- _PROBLEM STATEMENT_
Among the entries below, find the line with "Casselman J. M., J.", then quote it and each following line up to and including the line with "Efron B., 1982.", and nothing else.

- _MATERIAL SUPPLIED_
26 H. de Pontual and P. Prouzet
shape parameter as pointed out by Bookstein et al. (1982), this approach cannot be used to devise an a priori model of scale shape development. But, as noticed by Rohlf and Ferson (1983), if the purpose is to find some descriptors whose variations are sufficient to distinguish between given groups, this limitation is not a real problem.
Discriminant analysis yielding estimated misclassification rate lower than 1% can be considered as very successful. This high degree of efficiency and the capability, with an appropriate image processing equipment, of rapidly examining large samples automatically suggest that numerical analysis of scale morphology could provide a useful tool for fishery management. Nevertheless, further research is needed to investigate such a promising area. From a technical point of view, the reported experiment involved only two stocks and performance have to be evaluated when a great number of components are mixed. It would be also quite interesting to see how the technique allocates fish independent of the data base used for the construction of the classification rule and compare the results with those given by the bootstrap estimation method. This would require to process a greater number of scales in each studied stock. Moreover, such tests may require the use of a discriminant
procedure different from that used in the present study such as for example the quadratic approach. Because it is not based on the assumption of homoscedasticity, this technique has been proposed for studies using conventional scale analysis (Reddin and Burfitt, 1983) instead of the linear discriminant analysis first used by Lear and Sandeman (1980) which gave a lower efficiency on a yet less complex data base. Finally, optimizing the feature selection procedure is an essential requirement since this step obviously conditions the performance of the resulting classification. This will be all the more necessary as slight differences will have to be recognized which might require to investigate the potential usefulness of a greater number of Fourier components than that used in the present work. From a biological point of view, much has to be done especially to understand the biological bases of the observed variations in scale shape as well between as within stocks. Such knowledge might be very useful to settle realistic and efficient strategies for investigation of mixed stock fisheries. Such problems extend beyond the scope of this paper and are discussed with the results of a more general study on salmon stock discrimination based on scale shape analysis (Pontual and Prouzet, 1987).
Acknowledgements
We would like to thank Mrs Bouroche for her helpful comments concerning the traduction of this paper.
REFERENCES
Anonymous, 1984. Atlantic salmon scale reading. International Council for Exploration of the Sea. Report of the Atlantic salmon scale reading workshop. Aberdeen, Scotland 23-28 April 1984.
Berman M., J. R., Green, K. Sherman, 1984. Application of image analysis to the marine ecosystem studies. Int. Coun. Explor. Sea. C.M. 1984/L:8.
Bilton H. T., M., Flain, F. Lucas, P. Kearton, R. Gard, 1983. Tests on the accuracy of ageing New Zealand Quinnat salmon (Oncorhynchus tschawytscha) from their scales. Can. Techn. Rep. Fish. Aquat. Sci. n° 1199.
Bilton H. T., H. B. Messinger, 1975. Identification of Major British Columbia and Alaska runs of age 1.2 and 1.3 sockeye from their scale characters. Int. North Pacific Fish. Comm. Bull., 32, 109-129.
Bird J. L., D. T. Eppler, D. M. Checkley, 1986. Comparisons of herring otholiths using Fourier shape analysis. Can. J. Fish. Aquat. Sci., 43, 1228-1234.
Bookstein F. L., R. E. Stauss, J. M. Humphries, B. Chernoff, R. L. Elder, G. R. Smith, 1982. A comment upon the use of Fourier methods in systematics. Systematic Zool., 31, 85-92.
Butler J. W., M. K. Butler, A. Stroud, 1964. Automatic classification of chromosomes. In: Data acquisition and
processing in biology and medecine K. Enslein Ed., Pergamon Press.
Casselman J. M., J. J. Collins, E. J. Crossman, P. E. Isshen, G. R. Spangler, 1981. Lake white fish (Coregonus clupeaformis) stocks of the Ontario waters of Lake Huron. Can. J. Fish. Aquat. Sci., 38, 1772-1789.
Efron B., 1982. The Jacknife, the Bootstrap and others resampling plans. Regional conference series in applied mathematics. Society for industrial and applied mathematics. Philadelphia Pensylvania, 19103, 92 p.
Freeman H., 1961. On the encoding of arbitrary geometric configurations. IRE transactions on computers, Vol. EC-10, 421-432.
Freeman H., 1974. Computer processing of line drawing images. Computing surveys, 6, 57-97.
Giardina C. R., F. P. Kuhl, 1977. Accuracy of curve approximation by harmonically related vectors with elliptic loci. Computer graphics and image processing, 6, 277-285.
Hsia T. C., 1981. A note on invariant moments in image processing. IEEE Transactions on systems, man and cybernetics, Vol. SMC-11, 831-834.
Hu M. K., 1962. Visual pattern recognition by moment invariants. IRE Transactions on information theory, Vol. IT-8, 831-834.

- _WRITTEN ANSWER_
Casselman J. M., J. J. Collins, E. J. Crossman, P. E. Isshen, G. R. Spangler, 1981. Lake white fish (Coregonus clupeaformis) stocks of the Ontario waters of Lake Huron. Can. J. Fish. Aquat. Sci., 38, 1772-1789.
Efron B., 1982. The Jacknife, the Bootstrap and others resampling plans. Regional conference series in applied mathematics. Society for industrial and applied mathematics. Philadelphia Pensylvania, 19103, 92 p.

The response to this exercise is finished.